Marburg: Besetzung der Uni-Verwaltung, Stadtparlament unterstützt Studierende
Im Marburg hatte sich das Uni-Präsidium schon öfter positiv zu Studiengebühren geäußert und gerade in den letzten Tagen schon darüber spekuliert, wie es das Geld einsetzen könne. Einige Studierende nahmen das zum Anlass, die Marburger Uni-Verwaltung zu besetzen. "Er [der Präsident] sollte das vertreten, was sich die Mehrheit an der Universität wünscht", erklärte AStA-Vorsitzende Lena Behrendes.
Am 13.05. gab es eine große Demonstration mit mehreren Tausend TeilnehmerInnen. Ein Augenzeugenbericht kann auf den Webseiten des AStA der Uni Gießen nachgelesen werden.
Das Marburger Stadtparlament unterstützte am 19.05. einen Antrag, der sich deutlich gegen Studiengebühren ausspricht und die Stadt Marburg auffordert, ggf. ein Volksbegehren gegen das Gesetzesvorhaben der Landesregierung zu unterstützen. Im Laufe der Debatte verteidigte Bürgermeister Dr. Franz Kahle auch schärfere Protestformen wie die wiederholte Besetzung der B3 im Verhältnis zu den verfassungsbedrohenden Gesetzesvorhaben aus Wiesbaden als richtig und völlig angemessen.
Senatsbeschlüsse gegen Studiengebühren inzwischen an vielen Hochschulen, FH-Rektoren geschlossen ebenfalls gegen Gebühren
Noch vor Vorlage des Studiengebühren-Modells sprachen sich der Senat der TU Darmstadt und am 26.04. auch der Senat der Uni Giessen (vgl. Meldung im Gießener Anzeiger) gegen Studiengebühren aus. Nachdem man nun die genaueren Pläne kennt, dürften sich die Gegner bestätigt fühlen: Die Pläne gehen über das hinaus, was man aus anderen Bundesländern kennt - z.B. bei der Gebührenhöhe für Master-Studiengänge oder erhöhten Gebühren für ausländische Studierende.

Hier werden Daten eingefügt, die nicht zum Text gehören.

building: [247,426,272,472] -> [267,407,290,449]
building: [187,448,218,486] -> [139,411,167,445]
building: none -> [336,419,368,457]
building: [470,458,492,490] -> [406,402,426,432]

Am 17.05. haben sich - vielleicht auch bestärkt durch die parallel stattgefundenen Proteste der Studierenden - sowohl der Senat der FH Frankfurt als auch der Senat der Uni Kassel einstimmig gegen Studiengebühren ausgesprochen. In der Resolution des Senates der FH Frankfurt heißt es: "Er [der Senat] fordert die Hessische Landesregierung dazu auf, den Entwurf des Hessischen Studienbeitragsgesetzes (HStubeiG) in Gänze zurückzuziehen."
Die Präsidenten der Fachhochschulen haben sich einmütig am 22.05. gegen Studiengebühren ausgesprochen. "Die Konferenz Hessischer Fachhochschulpräsidien (KHF) lehnt den von der CDU vorgelegten Gesetzentwurf zur Einführung von Studiengebühren ab und fordert die Landesregierung auf, diesen Entwurf zurückzunehmen." (Quelle).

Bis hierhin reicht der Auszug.